Michelle agrees: “People had to stop, slow down, and be with themselves [when COVID hit]. And when you do that you may come to some realisations about life or yourself that you’re not comfortable with. And I think a lot of people wanted some sense of stability and connection.”

This spike of interest in “personal growth” spirituality is not all positive. In the case of YouTube’s “heartbreak healers”, it might even be damaging. As any relationship expert will tell you, you can’t force – or “manifest” – someone into loving you. If you’re fixated on winning someone back through telepathy, dream strolls, or text manifestations, it’s likely that you’re stuck in a pretty unhealthy thought cycle, obsessing over changing a situation when you should be moving on

This kind of spirituality is also criticised for wildly oversimplifying life’s struggles. Not everyone can “good vibes” their way out of problems, and perpetuating the idea only bolsters some of capitalism’s most noxious myths. Not everything is down to your individual mindset; sometimes society and luck work against you, in ways that are completely out of your control. As a result, critics of this movement have christened it “toxic positivity”: forced, inauthentic happiness that denies the complexity of the human experience.
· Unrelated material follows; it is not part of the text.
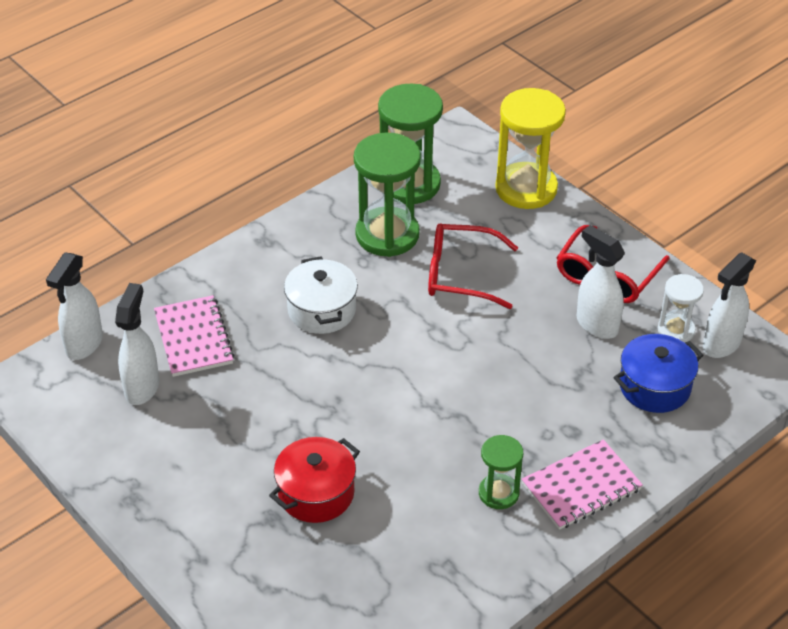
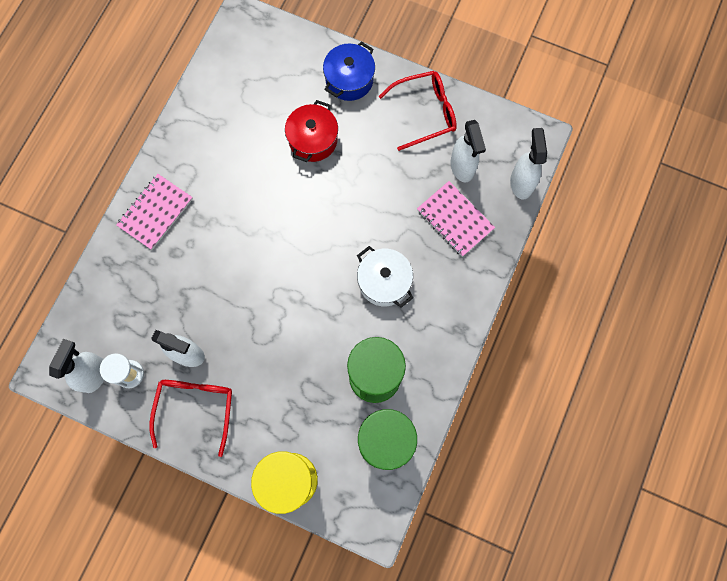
camera: 155 degrees right, 30 degrees up
red glasses [428,223,518,309] -> red glasses moved to [378,71,457,151]
green hourglass [479,435,523,509] -> none
blue pot [613,334,704,413] -> blue pot moved to [323,41,375,101]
“Videos that focus only on encouraging positivity and positive emotions can make it seem like negative emotions should be suppressed or hidden,” argues Dr. Katherine Dale, a communications assistant professor at Florida State University. “Although they are often unpleasant, some negative emotions can play an important role in our wellbeing. Negative emotions can draw our attention to things that need to be addressed in our lives, and help us to grow.” 

Whatever the implications, there’s no denying the appeal of these videos. We’re flocking to them in droves because we’re looking for answers – even if they are toxic, insane, or rooted in little to no scientific proof. For Michelle and Alicea, the overwhelmingly positive feedback to their videos speaks for itself. If it works for some people, why not let them enjoy it?

But for sceptics like Sebek, it’s a temporary salve. “People who think they can get anything they want just by thinking positively will be extremely disappointed sooner or later,” she says. “Authentic spirituality is not only about personal growth, but it is also about relation with other humans, with our society. It can’t be fully experienced in a personal bubble.”